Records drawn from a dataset
[Start of Attachment]

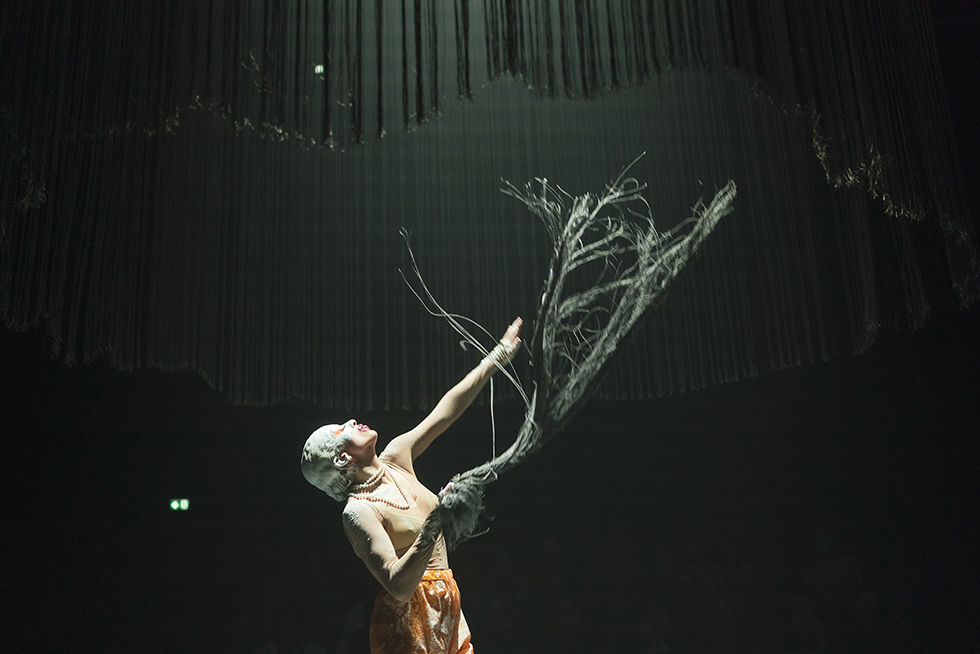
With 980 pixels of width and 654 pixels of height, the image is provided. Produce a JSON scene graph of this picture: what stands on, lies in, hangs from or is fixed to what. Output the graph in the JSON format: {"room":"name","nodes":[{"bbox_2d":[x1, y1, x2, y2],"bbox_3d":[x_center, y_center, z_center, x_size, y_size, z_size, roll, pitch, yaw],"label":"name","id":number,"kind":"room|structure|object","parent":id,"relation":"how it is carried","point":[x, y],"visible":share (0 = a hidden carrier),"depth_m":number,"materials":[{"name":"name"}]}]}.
{"room":"event hall","nodes":[
{"label":"event hall","id":0,"kind":"room"},
{"bbox_2d":[313,63,324,75],"bbox_3d":[-0.905,-1.361,6.599,0.093,0.077,0.095,-1,-18,-2],"label":"light","id":1,"kind":"object","parent":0,"point":[319,69],"visible":0.62,"depth_m":6.58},
{"bbox_2d":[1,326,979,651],"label":"wall","id":2,"kind":"structure","parent":0,"point":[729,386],"depth_m":8.36,"materials":[{"name":"black paint"}]},
{"bbox_2d":[169,498,190,511],"bbox_3d":[-2.182,1.262,8.710,0.160,0.106,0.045,-1,-18,-2],"label":"exit sign","id":3,"kind":"object","parent":2,"relation":"attached to","point":[183,504],"visible":0.81,"depth_m":8.70,"materials":[{"name":"green"}]},
{"bbox_2d":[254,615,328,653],"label":"person","id":4,"kind":"object","parent":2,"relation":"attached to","point":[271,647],"visible":0.99,"depth_m":7.40},
{"label":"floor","id":5,"kind":"structure","parent":0,"visible":0},
{"bbox_2d":[300,312,527,653],"bbox_3d":[-0.183,0.804,3.798,0.669,1.614,0.785,-1,-18,-2],"label":"woman","id":6,"kind":"object","parent":5,"relation":"on","point":[378,527],"visible":0.99,"depth_m":3.73},
{"bbox_2d":[406,163,734,553],"bbox_3d":[0.247,0.078,4.043,1.035,1.241,0.903,-1,-18,-2],"label":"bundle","id":7,"kind":"object","parent":6,"relation":"in","point":[582,229],"visible":0.88,"depth_m":3.98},
{"label":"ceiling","id":8,"kind":"structure","parent":0},
{"bbox_2d":[1,0,978,412],"bbox_3d":[-0.134,-1.009,5.044,4.505,2.243,2.926,-1,-18,-2],"label":"curtain","id":9,"kind":"object","parent":8,"relation":"hanging from","point":[902,210],"visible":0.91,"depth_m":5.36,"materials":[{"name":"fabric"}]}
]}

[End of Attachment]

*What the task requires*:
Apart from the images, every line above is to be given again exactly.

*Response to the task*:
With 980 pixels of width and 654 pixels of height, the image is provided. Produce a JSON scene graph of this picture: what stands on, lies in, hangs from or is fixed to what. Output the graph in the JSON format: {"room":"name","nodes":[{"bbox_2d":[x1, y1, x2, y2],"bbox_3d":[x_center, y_center, z_center, x_size, y_size, z_size, roll, pitch, yaw],"label":"name","id":number,"kind":"room|structure|object","parent":id,"relation":"how it is carried","point":[x, y],"visible":share (0 = a hidden carrier),"depth_m":number,"materials":[{"name":"name"}]}]}.
{"room":"event hall","nodes":[
{"label":"event hall","id":0,"kind":"room"},
{"bbox_2d":[313,63,324,75],"bbox_3d":[-0.905,-1.361,6.599,0.093,0.077,0.095,-1,-18,-2],"label":"light","id":1,"kind":"object","parent":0,"point":[319,69],"visible":0.62,"depth_m":6.58},
{"bbox_2d":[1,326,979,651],"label":"wall","id":2,"kind":"structure","parent":0,"point":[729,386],"depth_m":8.36,"materials":[{"name":"black paint"}]},
{"bbox_2d":[169,498,190,511],"bbox_3d":[-2.182,1.262,8.710,0.160,0.106,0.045,-1,-18,-2],"label":"exit sign","id":3,"kind":"object","parent":2,"relation":"attached to","point":[183,504],"visible":0.81,"depth_m":8.70,"materials":[{"name":"green"}]},
{"bbox_2d":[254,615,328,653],"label":"person","id":4,"kind":"object","parent":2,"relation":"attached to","point":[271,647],"visible":0.99,"depth_m":7.40},
{"label":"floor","id":5,"kind":"structure","parent":0,"visible":0},
{"bbox_2d":[300,312,527,653],"bbox_3d":[-0.183,0.804,3.798,0.669,1.614,0.785,-1,-18,-2],"label":"woman","id":6,"kind":"object","parent":5,"relation":"on","point":[378,527],"visible":0.99,"depth_m":3.73},
{"bbox_2d":[406,163,734,553],"bbox_3d":[0.247,0.078,4.043,1.035,1.241,0.903,-1,-18,-2],"label":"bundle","id":7,"kind":"object","parent":6,"relation":"in","point":[582,229],"visible":0.88,"depth_m":3.98},
{"label":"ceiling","id":8,"kind":"structure","parent":0},
{"bbox_2d":[1,0,978,412],"bbox_3d":[-0.134,-1.009,5.044,4.505,2.243,2.926,-1,-18,-2],"label":"curtain","id":9,"kind":"object","parent":8,"relation":"hanging from","point":[902,210],"visible":0.91,"depth_m":5.36,"materials":[{"name":"fabric"}]}
]}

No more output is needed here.